> [Consigna]: Reproduzca sin cambios el fragmento del texto sobre el pago de OSDE que comienza con las palabras "Por Francisca Sánchez" y termina con "que no usaba.".

> [Texto de la página]:
************
Me di cuenta que crecí


Por Francisca Sánchez Terrero

Me di cuenta de que crecí cuando empecé a pagar OSDE. 

Nunca había tenido una mínima noción de lo que valían las cosas y arranqué pagando el servicio más caro y con más frecuencia de actualizaciones del planeta. 

Lo que más me indignó fue que Tini, mi hermana más grande, empezó a pagarlo el mismo día que yo. Al tener 4 años más, caí en la comparación inevitable entre hermanas. Me moría de envidia de que le hayan regalado 4 años de infancia y me indignaba pensar en la idea de que a mí me los habían robado. Mis papás podrían haber esperado 2 años para hacerme adulta o ir en escala, pero decidieron hacernos a Tini y a mí grandes a la misma vez. Había varias formas de hacerlo.

Yendo a números concretos, de mi sueldito de $3000 de ese momento, $1000 se me iban en médicos que no usaba. 

Una vez les hice el planteo a mis viejos:

– Me quiero ahorrar la plata de OSDE, porque no lo uso realmente, dije. 

– Dejá de pagarlo y te hacemos cargo de las expensas del departamento… respondieron.
************
> [Extractos de datos]:
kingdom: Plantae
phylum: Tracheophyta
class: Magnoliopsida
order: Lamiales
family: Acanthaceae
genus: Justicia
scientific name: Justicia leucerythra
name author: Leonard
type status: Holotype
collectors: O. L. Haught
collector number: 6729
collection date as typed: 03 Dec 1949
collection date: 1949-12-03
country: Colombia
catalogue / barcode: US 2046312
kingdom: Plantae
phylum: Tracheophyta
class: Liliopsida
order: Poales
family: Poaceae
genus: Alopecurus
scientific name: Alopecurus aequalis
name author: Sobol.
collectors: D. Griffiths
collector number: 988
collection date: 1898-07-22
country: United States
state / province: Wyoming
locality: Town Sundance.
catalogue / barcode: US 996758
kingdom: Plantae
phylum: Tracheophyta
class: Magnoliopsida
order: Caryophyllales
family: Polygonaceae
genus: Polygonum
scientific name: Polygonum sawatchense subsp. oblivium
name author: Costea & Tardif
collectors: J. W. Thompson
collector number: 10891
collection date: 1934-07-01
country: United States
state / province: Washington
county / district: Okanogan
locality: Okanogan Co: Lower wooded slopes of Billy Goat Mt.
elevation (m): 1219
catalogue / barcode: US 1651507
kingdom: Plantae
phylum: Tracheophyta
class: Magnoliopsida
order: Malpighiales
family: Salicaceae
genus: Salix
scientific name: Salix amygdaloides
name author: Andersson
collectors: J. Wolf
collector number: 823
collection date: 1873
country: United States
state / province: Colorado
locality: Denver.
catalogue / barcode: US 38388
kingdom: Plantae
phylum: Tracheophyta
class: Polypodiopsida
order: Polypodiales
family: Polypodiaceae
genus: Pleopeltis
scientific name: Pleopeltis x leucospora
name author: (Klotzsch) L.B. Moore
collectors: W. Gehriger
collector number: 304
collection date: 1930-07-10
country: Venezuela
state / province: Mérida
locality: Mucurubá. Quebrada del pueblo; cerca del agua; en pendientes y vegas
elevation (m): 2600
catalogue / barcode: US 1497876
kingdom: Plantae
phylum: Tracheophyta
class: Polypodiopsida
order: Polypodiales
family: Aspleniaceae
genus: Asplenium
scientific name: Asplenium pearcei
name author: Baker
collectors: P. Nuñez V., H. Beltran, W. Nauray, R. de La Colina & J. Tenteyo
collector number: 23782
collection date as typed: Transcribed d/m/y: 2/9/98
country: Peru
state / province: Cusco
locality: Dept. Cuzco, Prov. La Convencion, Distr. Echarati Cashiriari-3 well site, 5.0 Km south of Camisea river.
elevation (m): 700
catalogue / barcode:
************
> [Resolución desarrollada]:
Por Francisca Sánchez Terrero

Me di cuenta de que crecí cuando empecé a pagar OSDE. 

Nunca había tenido una mínima noción de lo que valían las cosas y arranqué pagando el servicio más caro y con más frecuencia de actualizaciones del planeta. 

Lo que más me indignó fue que Tini, mi hermana más grande, empezó a pagarlo el mismo día que yo. Al tener 4 años más, caí en la comparación inevitable entre hermanas. Me moría de envidia de que le hayan regalado 4 años de infancia y me indignaba pensar en la idea de que a mí me los habían robado. Mis papás podrían haber esperado 2 años para hacerme adulta o ir en escala, pero decidieron hacernos a Tini y a mí grandes a la misma vez. Había varias formas de hacerlo.

Yendo a números concretos, de mi sueldito de $3000 de ese momento, $1000 se me iban en médicos que no usaba.